Solve the above equation for $x$.

$\begin{array}{c}x\left(37794.6\text{lb}\right)-\left(396219.6\text{lb}\cdot \text{ft}\right)=0\\ x\left(37794.6\text{lb}\right)=\left(396219.6\text{lb}\cdot \text{ft}\right)\\ x=10.48\text{ft}\end{array}$

Therefore, the point in which the forces acts on the base $AB$ of the dam is $x=10.48\text{ft}$.

To determine

The resultant pressure force exerted by the water on the face $BC$ of the dam.

Answer to Problem 5.80P

The resultant pressure force exerted by the water on the face $BC$ of the dam is $R=10.66\text{kips}$ at the angle of $18.43°$.

Explanation of Solution

The free body diagram of the water section $BCD$ in the dam as shown in figure 2:

Write the equilibrium equation for the s resultant pressure force exerted by the water on the face $BC$ of the dam (Refer Fig 2).

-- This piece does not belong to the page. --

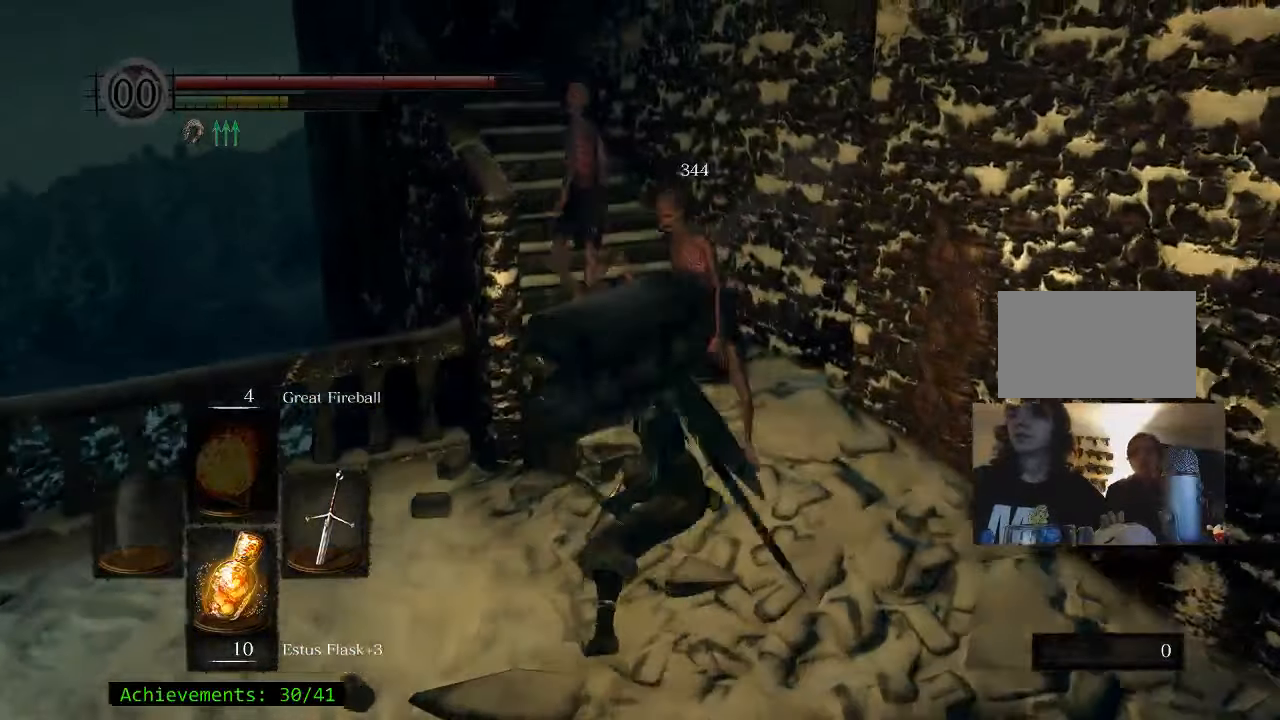
{"keys": ["w"], "events": []}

$\begin{array}{c}{\displaystyle \sum F}=0\\ R=\sqrt{P^2+W_4^2}\end{array}$ (VII)

Here, the resultant pressure force exerted by the water on the dam is $R$.

Solve for the angle of resultant force exerted by the water on the dam by using trigonometric relation (Refer fig 2).

$\begin{array}{c}\tan \theta =\frac{opp}{adj}\\ \theta ={\tan }^{-1}\left(\frac{W_4}{P}\right)\end{array}$ (VIII)

Conclusion:

Substitute $3369.6\text{lb}$ for $W_4$ and $10,108.8\text{lb}$ for $P$ in equation (VII) and to solve for $R$.

$\begin{array}{c}R=\sqrt{{\left(10,108.8\text{lb}\right)}^2+{\left(3369.6\text{lb}\right)}^2}\\ =10655.6\text{lb}\left(\frac{1\text{kips}}{1000\text{lb}}\right)\\ =10.66\text{kips}\end{array}$

Substitute $3369.6\text{lb}$ for $W_4$ and $10,108.8\text{lb}$ for $P$ in equation (VIII) and to solve for $\theta$.

$\begin{array}{c}\theta ={\tan }^{-1}\left(\frac{3369.6\text{lb}}{10,108.8\text{lb}}\right)\\ =18.43°\end{array}$

Therefore, the resultant pressure force exerted by the water on the face $BC$ of the dam is $R=10.66\text{kips}$ at the angle of $18.43°$.